Ryan Murphy claims he contacted Jeffrey Dahmer victims’ families but didn’t get a ‘single response’

A side-by-side image showing TV creator Ryan Murphy on the left wearing a white hat, sunglasses and a white suit jacket over a black t-shirt. On the right is a promo shot of actor Evan Peters as Jeffrey Dahmer from Netflix series Monster: The Jeffrey Dahmer Story

Ryan Murphy has said that he reached out to the families of Jeffrey Dahmer’s victims while researching for his Netflix series about the serial killer.

Murphy and his team claimed to have contacted 20 families over the three-and-a-half-year preparations for the show.

“It’s something that we researched for a very long time,” Murphy said of Dahmer – Monster: The Jeffrey Dahmer Story at a show event last Thursday.

“We reached out to 20, around 20, of the victims’ families and friends trying to get input, trying to talk to people. And not a single person responded to us in that process.

“So we relied very, very heavily on our incredible group of researchers who… I don’t even know how they found a lot of this stuff.
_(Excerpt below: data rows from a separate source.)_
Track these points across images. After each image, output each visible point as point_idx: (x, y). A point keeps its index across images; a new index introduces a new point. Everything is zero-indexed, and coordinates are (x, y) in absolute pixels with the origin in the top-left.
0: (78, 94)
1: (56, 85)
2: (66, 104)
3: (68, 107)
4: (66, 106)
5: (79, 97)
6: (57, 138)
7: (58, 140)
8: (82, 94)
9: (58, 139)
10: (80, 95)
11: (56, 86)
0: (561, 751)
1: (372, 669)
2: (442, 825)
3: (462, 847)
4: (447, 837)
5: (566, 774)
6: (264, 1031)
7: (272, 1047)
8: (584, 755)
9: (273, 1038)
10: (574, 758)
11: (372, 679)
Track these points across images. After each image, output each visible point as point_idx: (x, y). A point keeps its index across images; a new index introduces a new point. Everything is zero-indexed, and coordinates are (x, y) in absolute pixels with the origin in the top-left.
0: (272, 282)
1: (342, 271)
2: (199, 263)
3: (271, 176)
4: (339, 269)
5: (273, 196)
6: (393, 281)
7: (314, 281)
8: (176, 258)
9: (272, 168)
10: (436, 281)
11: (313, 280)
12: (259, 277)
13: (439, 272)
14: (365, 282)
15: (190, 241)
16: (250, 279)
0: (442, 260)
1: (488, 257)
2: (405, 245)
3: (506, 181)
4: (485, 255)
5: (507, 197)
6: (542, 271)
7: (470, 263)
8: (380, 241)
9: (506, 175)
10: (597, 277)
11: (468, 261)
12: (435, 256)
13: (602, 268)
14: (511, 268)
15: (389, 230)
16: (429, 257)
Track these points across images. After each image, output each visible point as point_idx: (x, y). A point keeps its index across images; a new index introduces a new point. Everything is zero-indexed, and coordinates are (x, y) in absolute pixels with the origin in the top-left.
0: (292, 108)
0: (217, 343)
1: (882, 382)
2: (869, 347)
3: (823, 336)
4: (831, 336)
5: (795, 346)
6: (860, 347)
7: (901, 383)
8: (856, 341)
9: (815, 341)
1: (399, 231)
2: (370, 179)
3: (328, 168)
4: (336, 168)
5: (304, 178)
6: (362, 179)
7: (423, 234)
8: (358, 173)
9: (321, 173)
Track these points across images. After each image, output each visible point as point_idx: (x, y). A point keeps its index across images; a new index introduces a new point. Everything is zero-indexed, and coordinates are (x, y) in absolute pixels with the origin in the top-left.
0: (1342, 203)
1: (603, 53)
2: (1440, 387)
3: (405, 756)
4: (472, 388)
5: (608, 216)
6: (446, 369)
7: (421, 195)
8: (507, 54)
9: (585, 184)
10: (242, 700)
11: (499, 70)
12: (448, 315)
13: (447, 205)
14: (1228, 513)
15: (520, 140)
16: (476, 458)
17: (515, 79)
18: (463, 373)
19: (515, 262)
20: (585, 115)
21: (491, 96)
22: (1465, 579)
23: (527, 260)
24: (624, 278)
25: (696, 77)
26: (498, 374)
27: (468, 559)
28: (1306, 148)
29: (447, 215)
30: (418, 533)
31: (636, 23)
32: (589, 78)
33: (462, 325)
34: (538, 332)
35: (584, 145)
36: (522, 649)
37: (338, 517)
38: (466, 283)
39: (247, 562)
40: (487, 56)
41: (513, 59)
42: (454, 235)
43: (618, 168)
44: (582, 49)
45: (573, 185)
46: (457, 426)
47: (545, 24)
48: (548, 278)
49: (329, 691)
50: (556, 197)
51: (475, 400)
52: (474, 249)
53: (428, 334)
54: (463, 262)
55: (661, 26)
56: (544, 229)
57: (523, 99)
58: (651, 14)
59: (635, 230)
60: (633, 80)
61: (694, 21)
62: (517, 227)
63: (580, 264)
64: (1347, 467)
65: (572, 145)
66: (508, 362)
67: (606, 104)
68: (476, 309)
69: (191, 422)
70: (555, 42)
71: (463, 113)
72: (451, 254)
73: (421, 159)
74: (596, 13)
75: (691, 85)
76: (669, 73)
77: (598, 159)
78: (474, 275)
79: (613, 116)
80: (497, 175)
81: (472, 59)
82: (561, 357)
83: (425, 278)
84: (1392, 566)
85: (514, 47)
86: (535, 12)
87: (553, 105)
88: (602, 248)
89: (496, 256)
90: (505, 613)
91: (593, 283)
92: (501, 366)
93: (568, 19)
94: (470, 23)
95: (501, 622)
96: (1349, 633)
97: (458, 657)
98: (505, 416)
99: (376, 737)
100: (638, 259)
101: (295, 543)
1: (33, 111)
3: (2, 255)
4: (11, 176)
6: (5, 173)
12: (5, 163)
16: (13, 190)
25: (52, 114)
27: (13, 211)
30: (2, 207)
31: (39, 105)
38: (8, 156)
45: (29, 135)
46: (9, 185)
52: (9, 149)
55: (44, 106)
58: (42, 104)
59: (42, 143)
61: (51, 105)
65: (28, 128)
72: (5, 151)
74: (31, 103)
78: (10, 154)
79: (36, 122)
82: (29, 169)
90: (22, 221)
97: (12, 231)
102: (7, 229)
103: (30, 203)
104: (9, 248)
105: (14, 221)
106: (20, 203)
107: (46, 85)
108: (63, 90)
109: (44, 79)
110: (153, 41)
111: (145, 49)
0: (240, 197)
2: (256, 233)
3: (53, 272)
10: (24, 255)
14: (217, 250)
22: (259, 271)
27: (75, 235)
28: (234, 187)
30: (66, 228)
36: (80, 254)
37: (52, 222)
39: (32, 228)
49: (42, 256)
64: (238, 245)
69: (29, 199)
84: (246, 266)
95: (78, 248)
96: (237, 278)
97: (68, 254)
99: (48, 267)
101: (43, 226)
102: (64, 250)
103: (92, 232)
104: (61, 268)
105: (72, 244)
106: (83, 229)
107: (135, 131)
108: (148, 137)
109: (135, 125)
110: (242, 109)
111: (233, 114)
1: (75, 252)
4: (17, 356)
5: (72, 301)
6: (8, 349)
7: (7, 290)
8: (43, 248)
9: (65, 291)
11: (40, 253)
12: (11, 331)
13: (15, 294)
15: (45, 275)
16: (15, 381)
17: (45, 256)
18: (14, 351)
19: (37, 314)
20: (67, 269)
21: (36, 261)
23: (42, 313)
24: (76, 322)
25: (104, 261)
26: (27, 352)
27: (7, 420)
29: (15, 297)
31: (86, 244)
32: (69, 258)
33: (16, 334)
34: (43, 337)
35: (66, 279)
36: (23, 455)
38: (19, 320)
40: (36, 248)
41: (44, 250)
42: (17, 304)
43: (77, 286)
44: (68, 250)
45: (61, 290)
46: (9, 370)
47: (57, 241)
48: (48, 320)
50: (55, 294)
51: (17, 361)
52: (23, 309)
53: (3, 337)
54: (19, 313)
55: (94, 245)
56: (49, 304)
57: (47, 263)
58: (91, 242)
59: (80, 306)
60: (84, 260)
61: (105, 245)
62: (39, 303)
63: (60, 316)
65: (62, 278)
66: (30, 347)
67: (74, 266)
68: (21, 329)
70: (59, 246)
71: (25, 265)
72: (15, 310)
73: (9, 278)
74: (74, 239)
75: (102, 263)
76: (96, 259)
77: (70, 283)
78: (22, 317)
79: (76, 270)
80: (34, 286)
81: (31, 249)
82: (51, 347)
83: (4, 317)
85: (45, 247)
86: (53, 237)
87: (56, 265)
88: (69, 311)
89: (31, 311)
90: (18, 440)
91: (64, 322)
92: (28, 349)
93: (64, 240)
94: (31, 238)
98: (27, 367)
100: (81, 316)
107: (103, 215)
But it was just like a night and day effort to us trying to uncover the truth of these people.”

The series about the murderer of 17 men received significant backlash from the families of his victims, many of whom were angry that Murphy’s team was profiting off of such tragic events in their lives.

Rita Isbell, sister of Errol Lindsey, who was murdered by Dahmer at age 19, lashed out at Netflix over the show, while Shirley Hughes, the mother of Tony Hughes, said the series did not respect what had happened to her son, who had been in a relationship with Dahmer before he was murdered.

But Murphy and other showrunners maintain that the series was designed to make the victims more than a number next to Dahmer’s name.

Murphy said: “Something that we talked a lot in the making of it is we weren’t so much interested in Jeffrey Dahmer, the person, but what made him the monster that he became.”

“We talked a lot about that… and we talked about it all the time. It’s really about white privilege. It’s about systemic racism. It’s about homophobia.”